Add zucchini to pan. It will seem dry at first but soon it will give up its water. Cook until all liquid has evaporated. After cooking, volume will shrink by half. In a medium bowl whisk eggs, salt and pepper. Turn heat to medium-low. Shake your head at Sean Hanity's inability to remember that the 1st stimulus was passed by W!
Return meat and onions to pan with zucchini and mix together. Add egg mixture and and stir to incorporate all ingredients. Gently scrape sides and bottom to move cooked egg aside and allow uncooked egg exposure to pan surface. Keep shaking the pan.
Praise the fact the gun-nuts can't carry their concealed weapons into non-gun-nut states. Feeling better, shake and pour second Beefeater/Cynar* Martini. When only the middle of the egg mixture jiggles, move to the oven.
At this point you can not leave! The Frittata must be watched and moved to brown properly. So, pull up blue stool recovered from the alley, make sure the Martini is nearby and watch as Frittata broils.
When the top is brown, remove from the oven. For the best results, invert Frittata onto a cooling rack and rest for 5-10 minutes. If you're used to eating cold food like me, wait three hours.

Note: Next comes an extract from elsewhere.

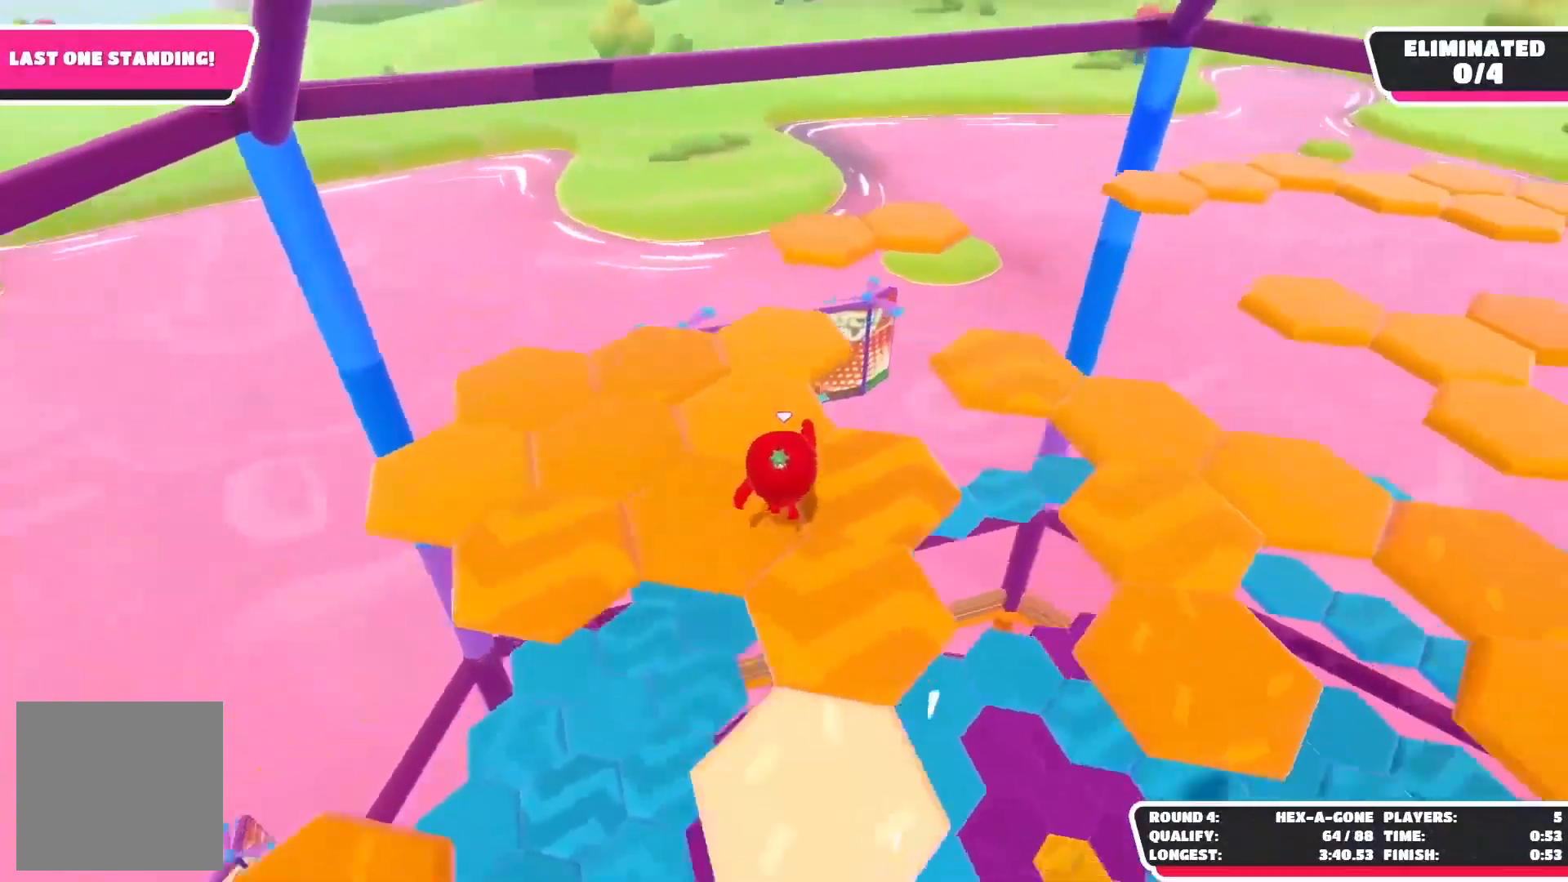
{"buttons": [], "left_stick": "up-right", "right_stick": "right", "events": []}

If you're feeling fancy, serve with a lightly dressed Mesculin Salad and a Vouvray Sec, Barrel-fermented Sauvingon Blanc of mildly oak-aged White Burgundy. Or, eat in you easy chair with a Coors Light in the cold-activated can. Bon Appetit!
Husband
*Cynar (pronounced: Chee-nar) is a bitter Italian aperitif/liqueur that is made from Artichokes. It's finally available in Ohio. Imagine a non-fruity Campari with a pinch of Fernet Branca. Nice on ice, quirky as a mixer but best on its own. It should retail for $15-20. If your local liquor store doesn't have it, tell them that Glazer's is the local distributor and they can order it one bottle at a time.